You have invested blood, sweat and tears in your business. You have made huge sacrifices to get where you are now. You’re finally able to see the fruits of your labor. People are noticing your success. You’re getting interest from potential buyers. Soon you’ll be able to retire and live the high life.


Not so fast!


Before you start dreaming of poolside drinks or days spent exploring the world, there are some questions that you need to ask yourself:

  • Why would another company want to buy my business?
  • What is my business’s true value to a buyer?
  • Is this the right time to sell?
  • How do I know what my business is worth?
  • Will I be able to make sure that I get the best deal?


You know your business better than anyone. You have been able to sell people on the value of the products and services that you offer. Your customers love what you do and how you do it. The problem facing you now is that you’re no longer selling your product; you are selling your company.


Selling Your Company

Getting someone interested in your company is going to take a much different approach compared to how you used to sell your product. You will still be in sales mode, but you’ll have to adjust your approach based not only on the fact that you’re selling your company but that you’re also working with different potential buyers.


Strategic Buyers

This group might be the first one that you think of when you’re thinking about selling. These are the companies that work in the same general market that you do. They might do something up or down the value chain from you, but they are involved with the same customers. This buyer will want to fill a gap in their own portfolio of products or to expand a little bit of their customer base by purchasing you and gaining access to your customer base. These are companies that might seem more logical when it comes to someone buying you.


Financial Buyers

However, this second group of buyers is one that you definitely don’t want to discount just because they might not be the first one that you think of. Financial buyers are most typically Private Equity firms, especially right now where they have a lot of money and want to invest in a variety of different companies in different sectors. Many PEs will look at the different companies and find ways to bolt them together or roll them up into other, larger entities.
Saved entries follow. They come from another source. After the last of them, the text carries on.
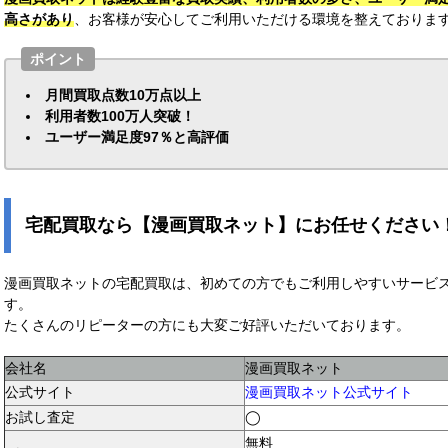
高さがあり
、お客様が安心してご利用いただける環境を整えておりま
ポイント
月間買取点数10万点以上
利用者数100万人突破！
ユーザー満足度97％と高評価
宅配買取なら【漫画買取ネット】にお任せください
漫画買取ネットの宅配買取は、初めての方でもご利用しやすいサービ
す。
たくさんのリピーターの方にも大変ご好評いただいております。
会社名
漫画買取ネット
公式サイト
漫画買取ネット公式サイト
お試し査定
◯
無料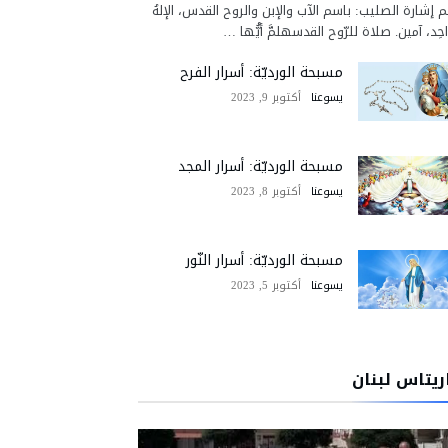
 إشارة الصليب: باسم الآب والإبن والروح القدس، الإلهُ
احِد، آمين. صلاة للرّوح القدسهلمَّ أيُّها …
مسبحة الورديّة: أسرار الفرح
يسوعنا
أكتوبر 9, 2023
مسبحة الورديّة: أسرار المجد
يسوعنا
أكتوبر 8, 2023
مسبحة الورديّة: أسرار النّور
يسوعنا
أكتوبر 5, 2023
ريتاس لبنان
While a strategic buyer will be interested in long-term benefits as they integrate your solution into their product portfolio, a financial buyer might be more interested in increasing the functional footprint of another company in their portfolio and the revenue and profitability of the combined entity so they can sell them again to a large strategic buyer for a greater return for their investors.


Researching Your Buyers

After looking at all the different companies that you think might be interested in what you do or after hearing from companies that are interested in purchasing you, you will want to do some research into the individual companies that are looking at you and that you are interested in approaching. The point of the research is to make sure that you’re able to approach a meeting with them in the right manner. Not every company will see the value of your company the same way. This is most obvious between financial buyers and strategic buyers, but even between the different strategic buyers, there will be a variety of different reasons why a company might want to purchase yours.


However, going into a meeting with a complete understanding of the potential buyer’s business and the attitude of the company can help ensure that you are approaching the meeting with the right frame of mind and with the right parts of your company value proposition emphasized in the right way during the meeting.


By doing research on each buyer, you can assess their potential interest. Whether a financial buyer has voiced interest in rolling you up with another purchase or bolting you onto another company within their portfolio, you may see a natural fit there or where your company can be a catalyst for increasing the value of their investment.


The same goes for strategic buyers. Strategic buyers will likely have their solutions profile covered by industry analysts. Some sellers like to use tools like Gartner at times to help them get a better understanding of the company.  While Gartner can provide some insight into the different companies and how they have behaved before, it isn’t a replacement for having dealmakers on your side that have their personal experience to help show you what weaknesses in a buyer’s portfolio you might really be a good fit for.


But when you’re going into a meeting to sell, you have to keep in mind that you’ve got to sell your company. This means thinking about the whole company as a product and selling the experience of adding the company to their portfolio. Like how a car manufacturer doesn’t just advertise the engine or the transmission and instead sells you on how good it will feel to be the driver of the car.


It Isn’t Just About Buyers

While doing all of this research can ensure that you are ahead of the game when you get into the meetings that you are involved in, you can’t guarantee the Optimal Outcome when you’re doing things on your own. In order to reach your Optimal Outcome, you need a team behind you that will be able to make sure that your valuation, your company’s attitude and the solutions that your company offers are properly looked at and understood by the buyer.


Doing the M&A process on your own is a major mistake, especially since you’re used to being focused on a different kind of sale. There’s so much riding on this process and you already have to try and shift your focus. If you want the optimal process, then you’ll want to go with a company that will use team-selling to get you the Optimal Outcome, which is the best fit for your company, your employees and yourself.